Breaking down barriers
Gaining entry into the legal profession must be the preserve for the most able and hard-working of our young people, regardless of their background, or the school they attend. But, many students from disadvantaged backgrounds do not fulfil their potential often because (i) they don’t have access to the right kind of knowledge to become sufficiently informed about the realities of what it takes to forge a legal career, or do not understand the various routes into the legal profession, (ii) they believe a legal career is beyond their reach as they have not gone to the "right" university and are concerned that a quiet elitism persists in law, (ii) the huge financial pressures of having to self-fund their legal education fees puts a number of students off pursuing a legal career, and (iv) many other students lack the self-confidence to successfully navigate their way through the ultra-competitive legal recruitment journey.
Law firms and the legal profession as a whole have made some important strides in the issue of diversity; increasing diversity is now at the forefront of their agendas with many law firms addressing the importance of equality of opportunity, widening access and social inclusion within the legal profession. However, there is still a along way to go before we reach the finishing line, for example, the Neuberger report published in 2007 identified that white students from higher socio-economic backgrounds dominated pupillages and training contracts, and this shows that the old issue of background still exists to a large degree and more progress is still required.
Is the class ceiling breakable or there for good?
Recent qualitative research has evidenced that gaining entry into law has actually become even more difficult for those from poorer backgrounds.
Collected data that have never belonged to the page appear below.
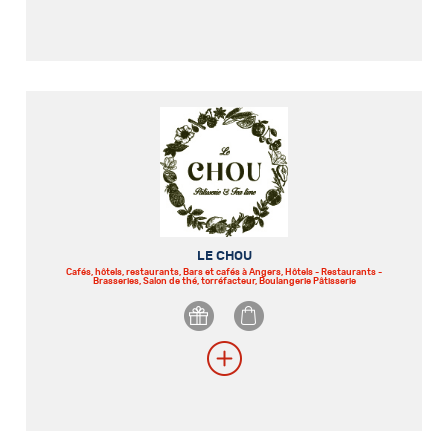
LE CHOU
Cafés, hôtels, restaurants, Bars et cafés à Angers, Hôtels - Restaurants -
Brasseries, Salon de thé, torréfacteur, Boulangerie Pâtisserie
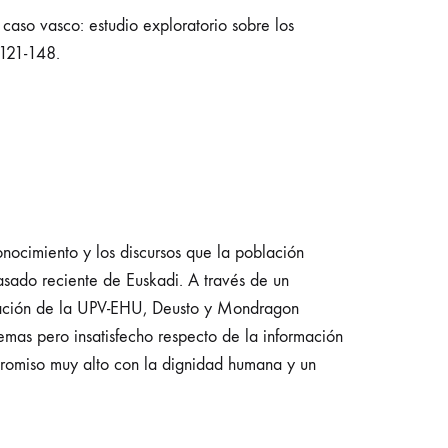
so vasco: estudio exploratorio sobre los
 121-148.
conocimiento y los discursos que la población
asado reciente de Euskadi. A través de un
ducación de la UPV-EHU, Deusto y Mondragon
temas pero insatisfecho respecto de la información
promiso muy alto con la dignidad humana y un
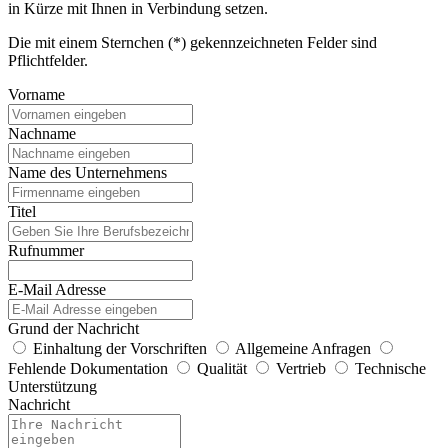
in Kürze mit Ihnen in Verbindung setzen.
Die mit einem Sternchen (*) gekennzeichneten Felder sind
Pflichtfelder.
Vorname
Nachname
Name des Unternehmens
Titel
Rufnummer
E-Mail Adresse
Grund der Nachricht
Einhaltung der Vorschriften
Allgemeine Anfragen
Fehlende Dokumentation
Qualität
Vertrieb
Technische
Unterstützung
Nachricht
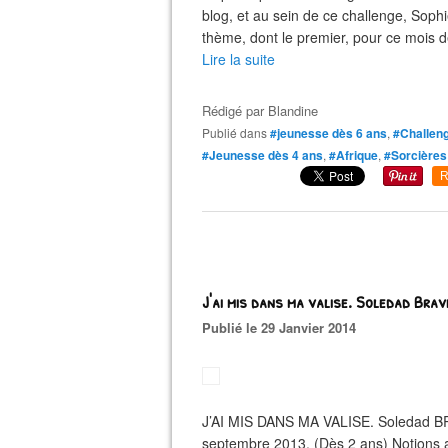
blog, et au sein de ce challenge, Soph
thème, dont le premier, pour ce mois de 
Lire la suite
Rédigé par
Blandine
Publié dans
#jeunesse dès 6 ans
,
#Challeng
#Jeunesse dès 4 ans
,
#Afrique
,
#Sorcières
R
J'ai mis dans ma valise. Soledad Brav
Publié le 29 Janvier 2014
J’AI MIS DANS MA VALISE. Soledad BRAV
septembre 2013. (Dès 2 ans) Notions a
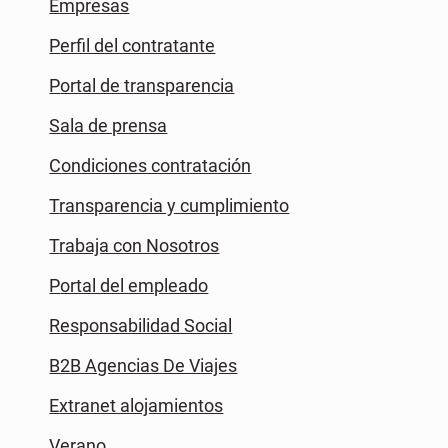
Empresas
Perfil del contratante
Portal de transparencia
Sala de prensa
Condiciones contratación
Transparencia y cumplimiento
Trabaja con Nosotros
Portal del empleado
Responsabilidad Social
B2B Agencias De Viajes
Extranet alojamientos
Verano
Why is this? Well, if you are not part of the middle-class support network you are much less likely to become a lawyer, because you are less likely to have built-up links and connections or established support networks with practising lawyers or have family members, teachers and friends to guide you, inspire the self-confidence, character, and know-how to gain entry into the legal profession. This is why it can be very hit and miss for students from disadvantaged backgrounds to realise their talent and gain access to the legal profession.
The Government has recently established a commission on social mobility in response to the perceived “class ceiling” remaining prevalent within the leading professional careers: Alan Milburn, MP has been appointed to chair the Panel on Fair Access to the Professions, which is looking into how leading professional bodies such as the Law Society of England and Wales and the Bar Council can improve access to the legal profession.
There remains a great disparity between the number of students from state schools and private schools that go on to successfully gain training contracts and become partners at the country’s top law firms. Students from private schools are disproportionately more likely to secure training contracts at the leading law firms. The Sutton Trust, a leading educational charity and The College of Law recently launched the Pathways to Law after a report published by the Sutton Trust in 2005 found that the majority of partners at the leading law firms had been educated at private schools. In addition, the report highlights that one of the challenges we face is making the profession more diverse as 55 per cent of undergraduates studying for law degrees attended private school, yet students being educated at private schools account for only 7 per cent of the UK school population. It is therefore clear that the school background of people at the top of the legal profession has not changed, and there may be significant scope to open the doors to people from a wider range of educational backgrounds so that the most able are given the opportunity to succeed.
Educational opportunity is the most powerful tool we have to increase social mobility.
Pathways to Law: Every year, the Pathways to Law Project targets 250 potential law students’ from state schools and socially disadvantaged backgrounds who will be the first in their families to go on to university and who are likely to face the most obstacles in gaining access to university and the profession, yet have the potential to proceed to a career in law. The project provides the students with career workshops and invaluable work placements at sponsoring law firms. Ultimate Law Guide also provides students on the Pathways to Law with mentoring support, career advice and talks to students about our own interesting route into law and our work as commercial lawyers. Ultimate Law Guide helps students to bridge the gap between education and employment through our mentoring programme, group workshops, career guide – Ultimate Guide to Training Contract Success and e-learning via our website.